2) Agreed, the paper I mention in my earlier comment is a classic.
Sadly I am now in the position to confirm that “and you would look pretty bad if you just dismissed the question as probably ignorant.” is true. Great way to alienate those who support your general position because of an unwillingness to acknowledge a minor limitation in the statistical support for a claim.
I see this has had some activity recently. Here’s my take.
There’s a bit more to significance tests than discussed here. The basic Fisher/Neyman/Pearson idea is that you have some hypothesis you are testing and work out the probability of observing the data you have if this hypothesis were true. If this probability is small enough (usual conventions 5% ,1% etc) then you say that there is evidence against the tested hypothesis. What you are working out is the probability of the data given the hypothesis. A lot of people confuse this idea with the probability of the hypothesis given the observed data. Some people, mainly Bayesians?, say that it’s the latter probability that we want. But hard-line Frequentists, like myself, claim that such a probability makes no sense in a frequentist world. Hypotheses are either true or false.
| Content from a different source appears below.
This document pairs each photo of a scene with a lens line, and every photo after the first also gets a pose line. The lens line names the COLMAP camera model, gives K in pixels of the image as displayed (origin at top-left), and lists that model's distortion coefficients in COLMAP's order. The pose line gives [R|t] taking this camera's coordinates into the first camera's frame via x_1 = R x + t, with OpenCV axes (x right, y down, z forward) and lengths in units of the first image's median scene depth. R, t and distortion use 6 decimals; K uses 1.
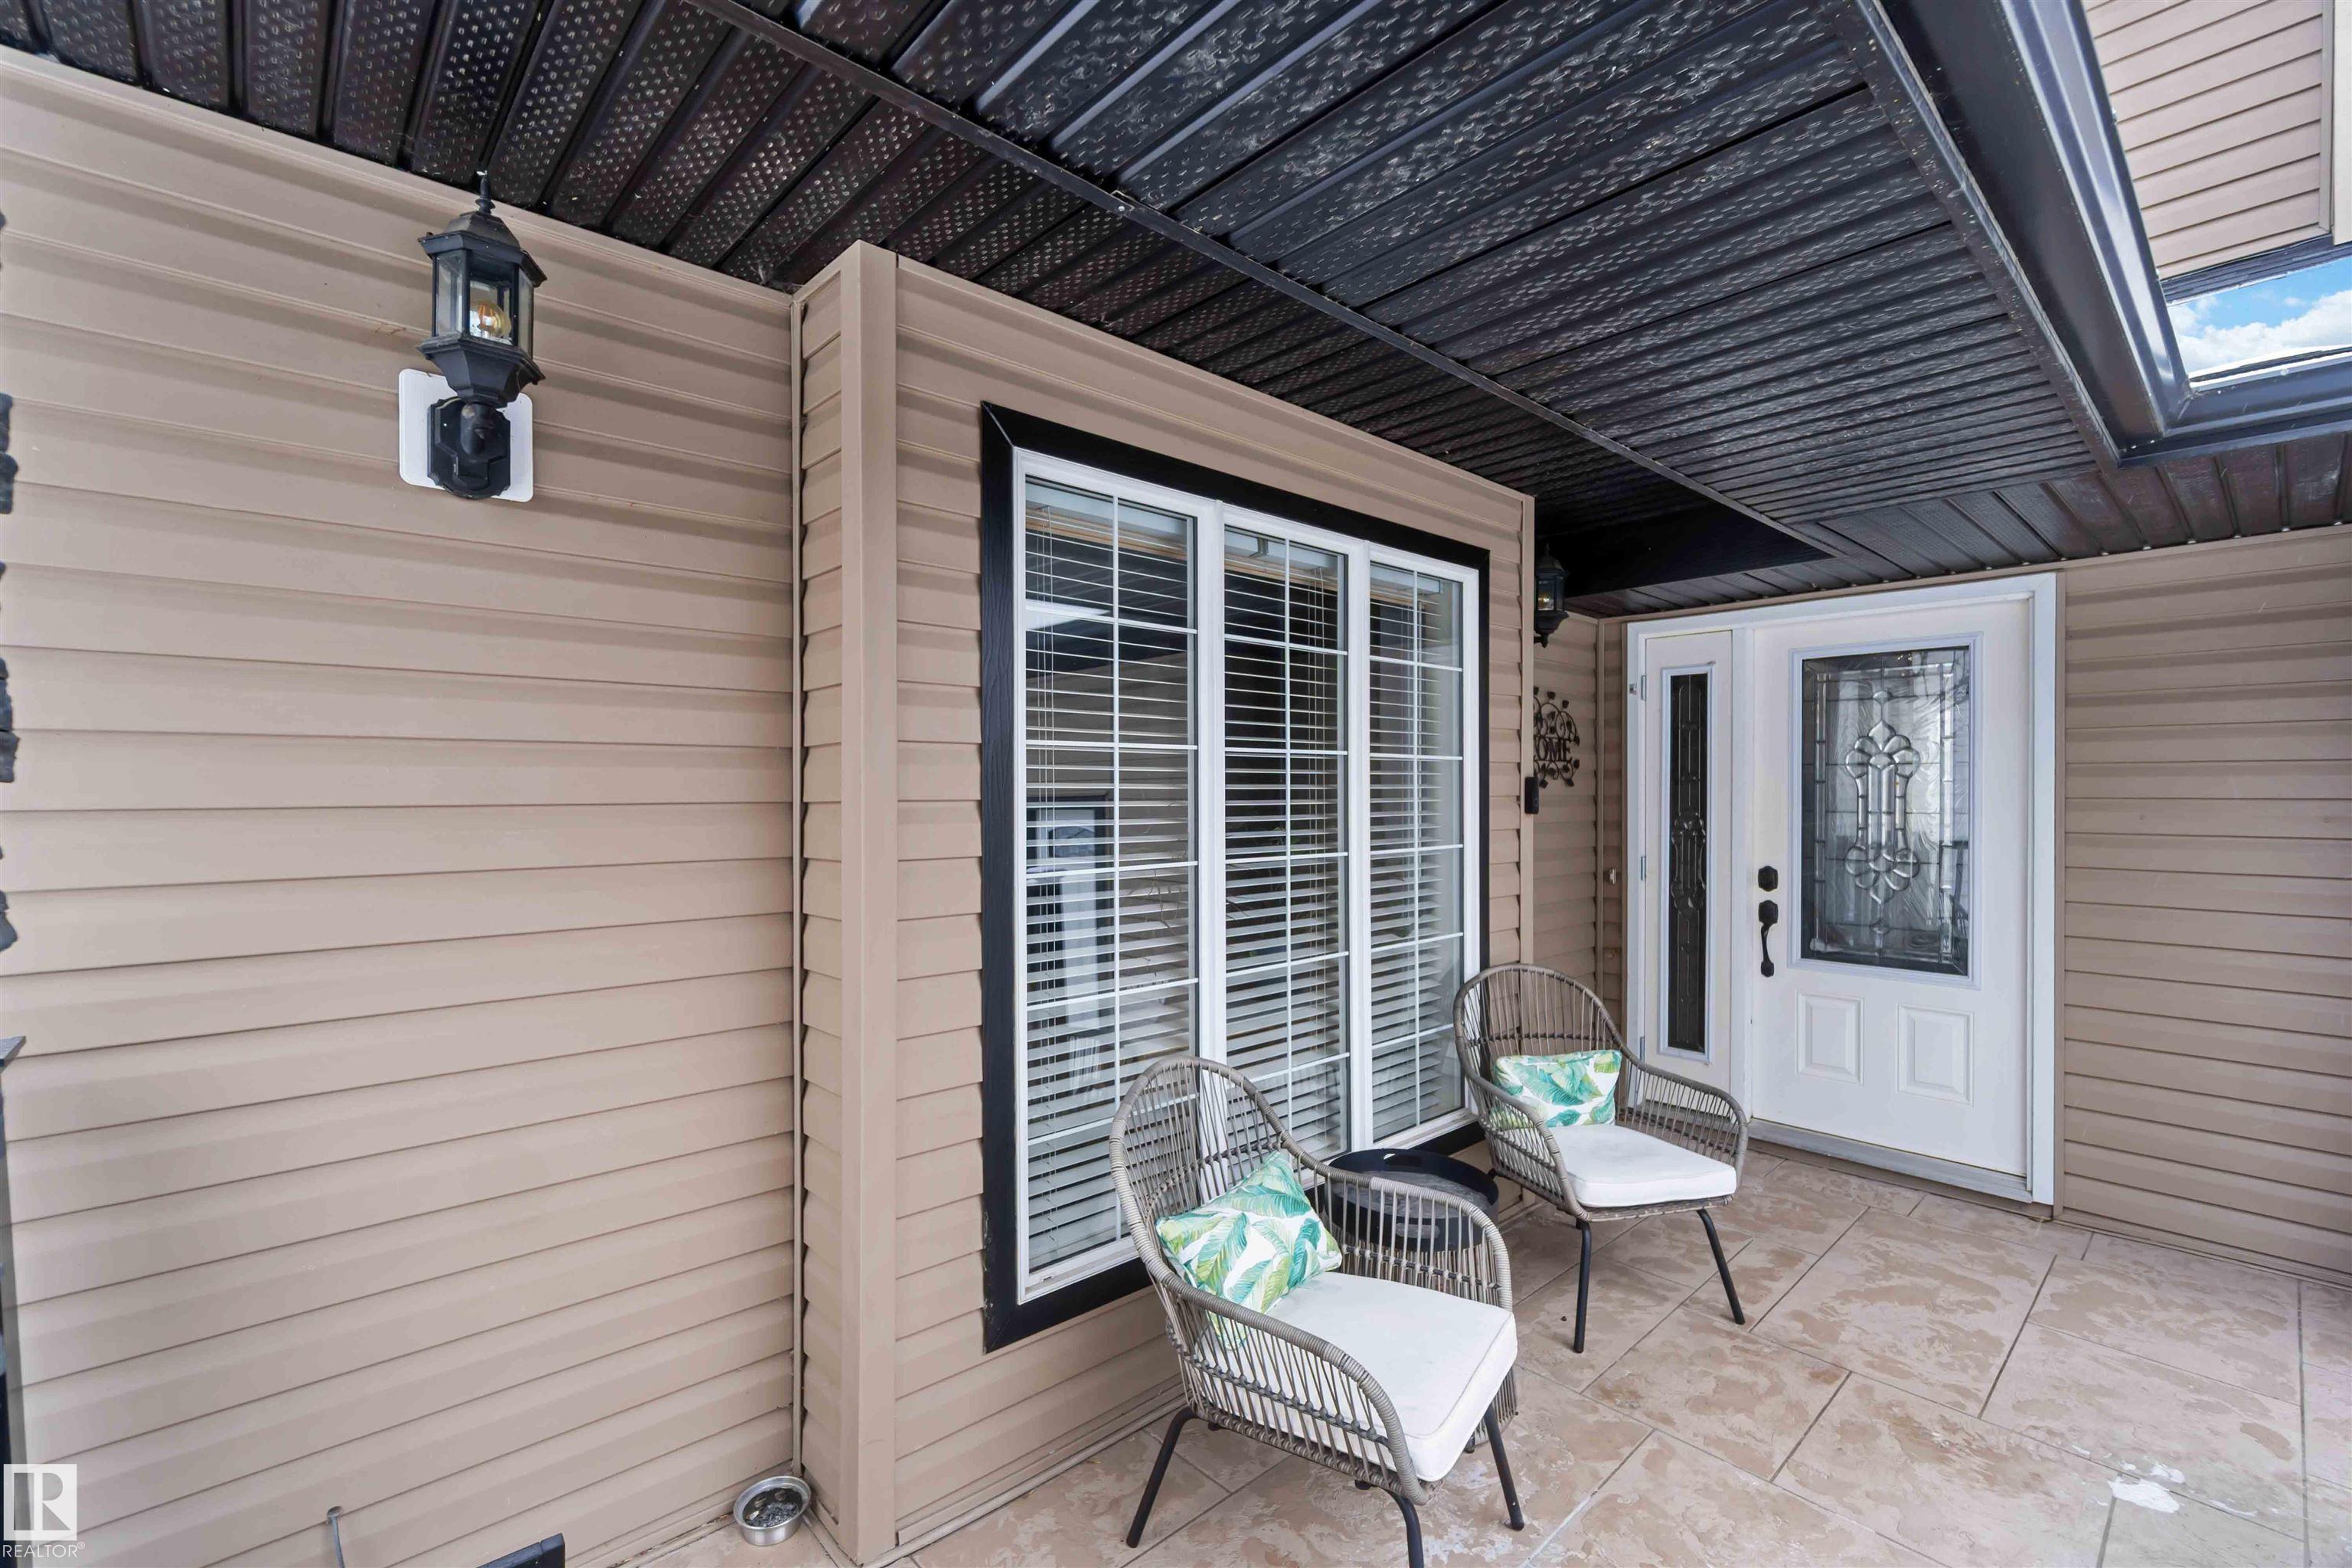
lens RADIAL K [[1014.3, 0, 1122.0], [0, 1014.3, 791.7], [0, 0, 1]] dist [-0.000881, 0.000059]
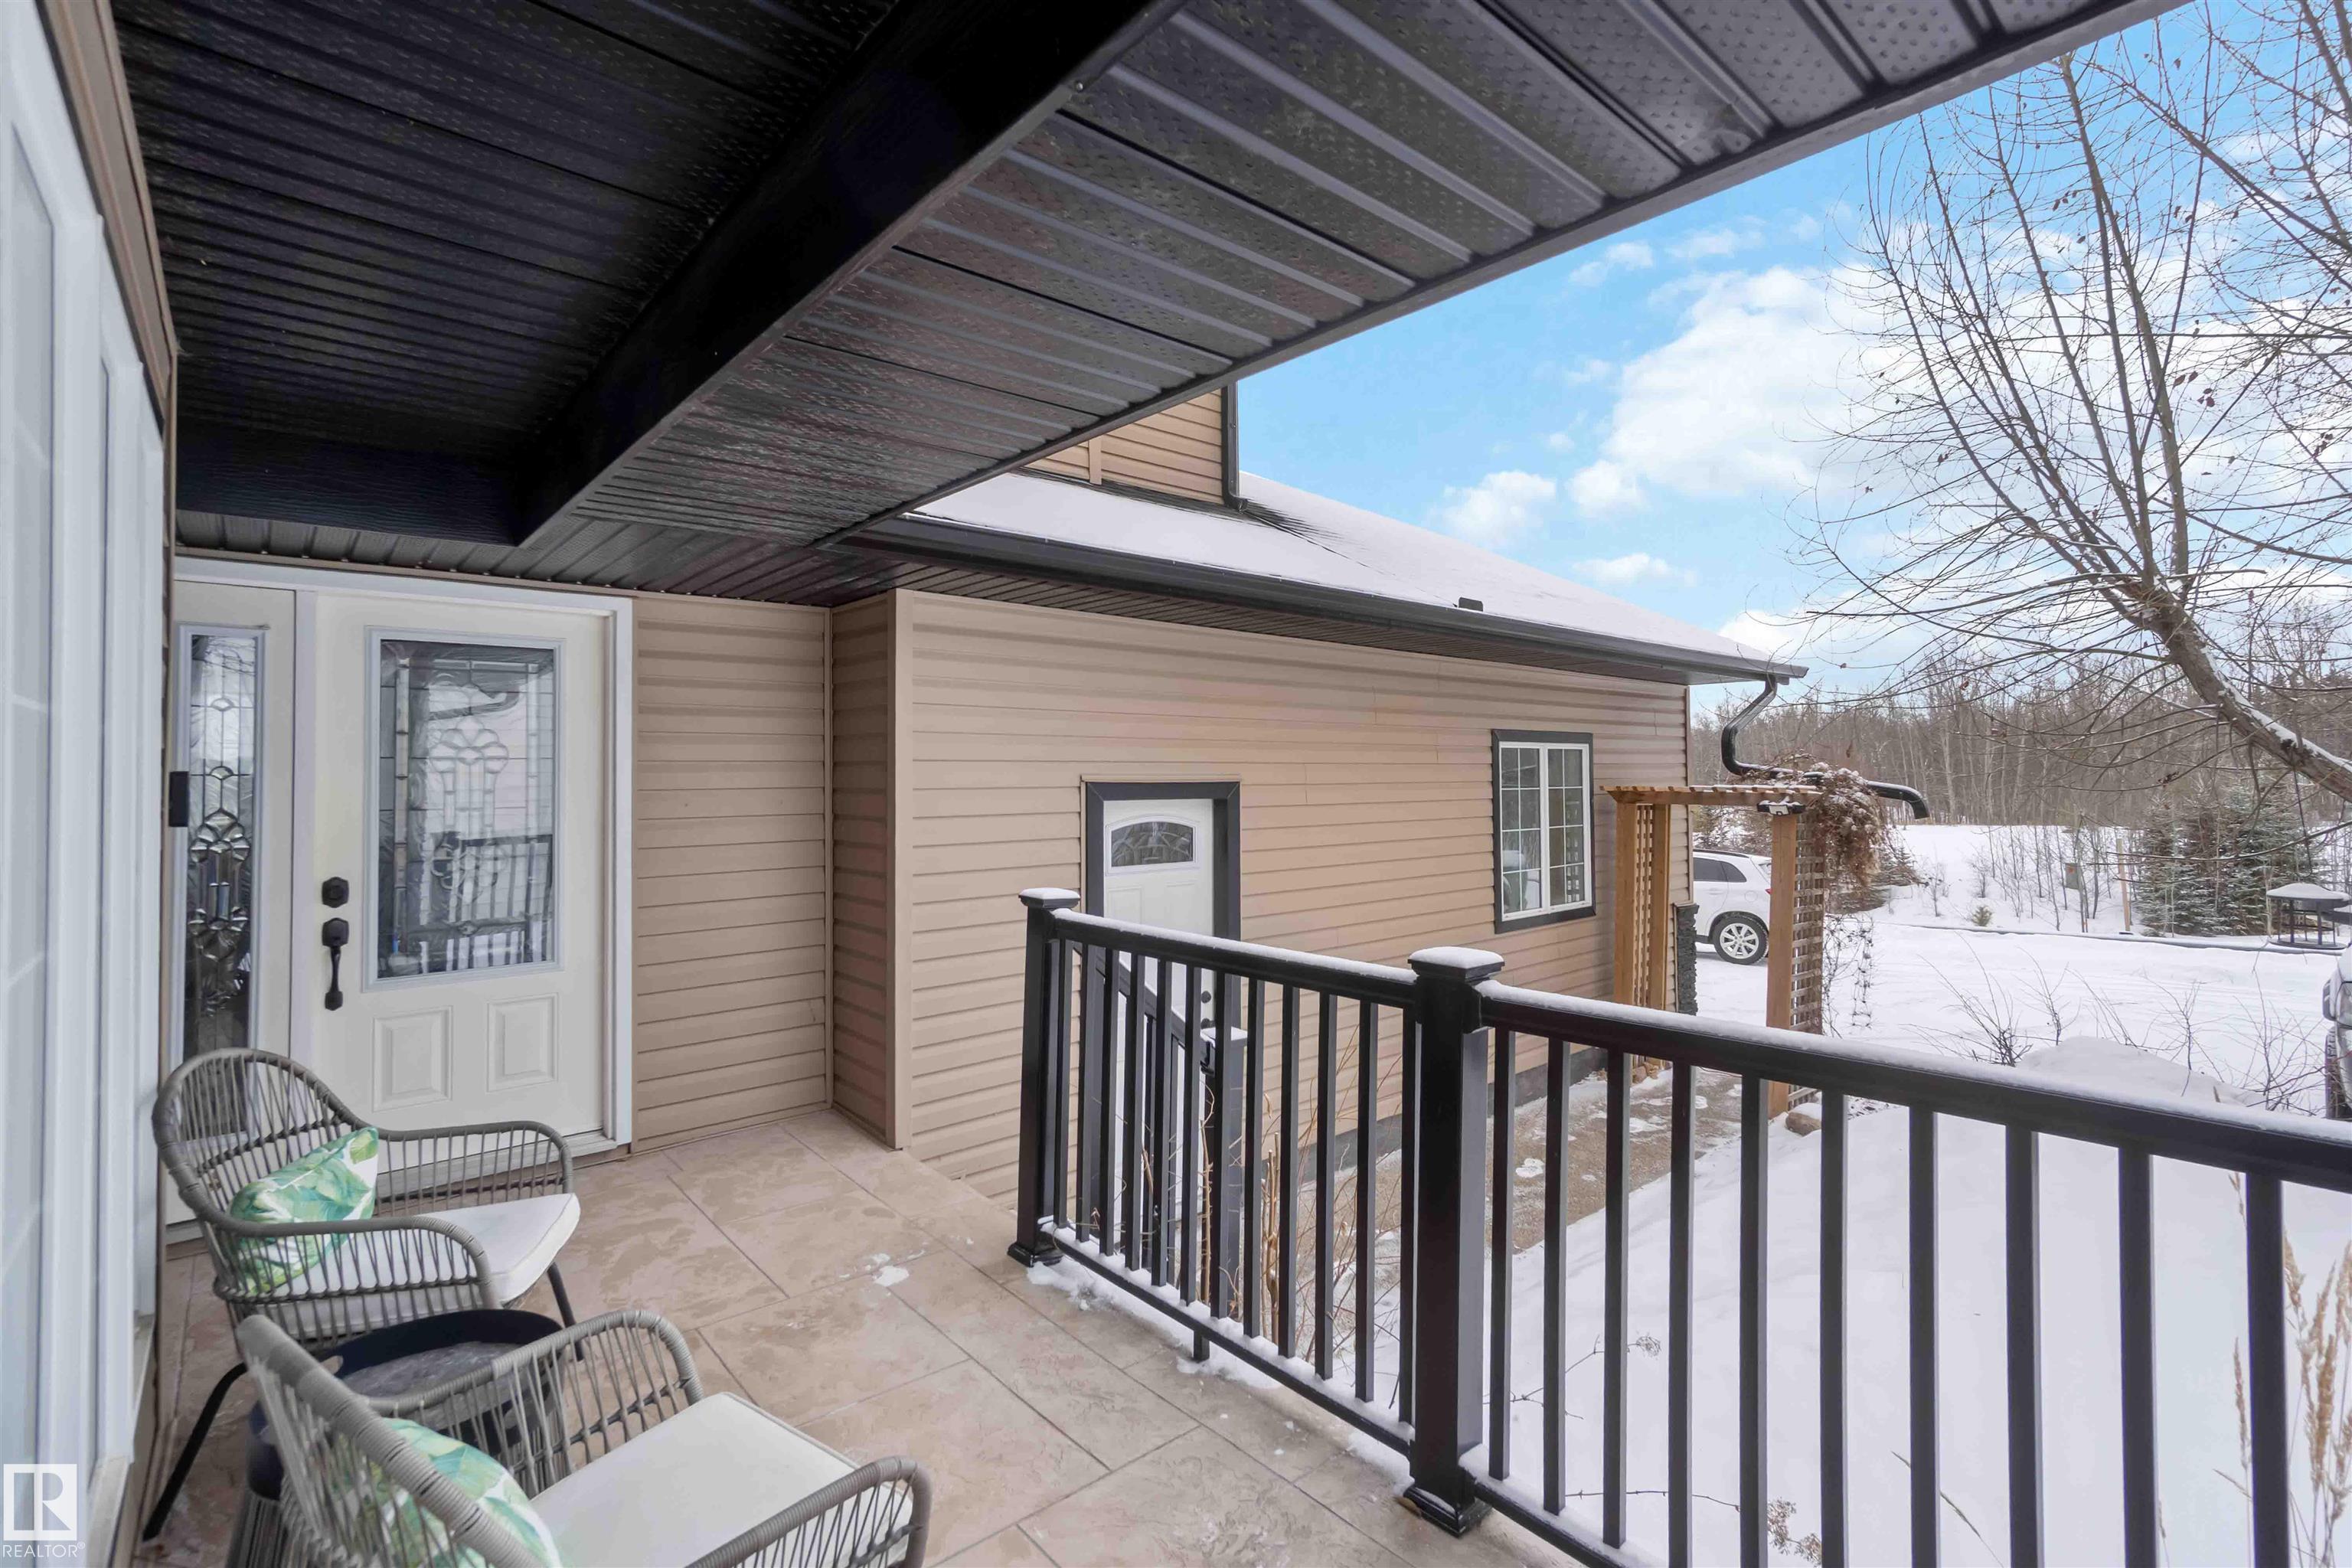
lens RADIAL K [[1063.6, 0, 1217.3], [0, 1063.6, 765.1], [0, 0, 1]] dist [0.000509, 0.000054]
pose [[-0.020209, 0.007216, 0.999770, -0.354976], [0.009695, 0.999928, -0.007021, -0.010140], [-0.999749, 0.009551, -0.020277, 0.389352]]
To work out the probability of the data given the null hypothesis we need to know about the distribution of the sample statistic used. This is where a lot of nonsense gets published, even in good journals. The problem is that the tabulated significance levels for the usual test statistics are only accurate if certain assumptions are made about the underlying data generating process. If these assumptions are not met then the actual probabilities may be very different from what we might call the conventional “nominal” values. These assumptions can be tested. For example you can test to see whether you regression equation has serially correlated residuals. If it does your nominal significance levels are meaningless. Something systematic has been left out of your equation which will bias the results. I suspect that most simple regressions of temperature on a trend suffer from this problem, because temperature in one period tends to be close to that of the neighbouring periods.
Deborah Mayo is a philosopher of science at Virginia Tech, who has written extensively on these issues. She has developed a related concept of “severity”. Not all significance tests are equal. To get good evidence for a hypothesis you need a severe test. A severe test is a test where there is a very high probability that the test procedure would NOT give a pass if the hypothesis is false. Some tests are much too easy to pass to give good evidence. Her blog at errorstatistics.com is well worth looking at. And as far as I know she has ever said anything about climate, this is just pure philosophy of statistics!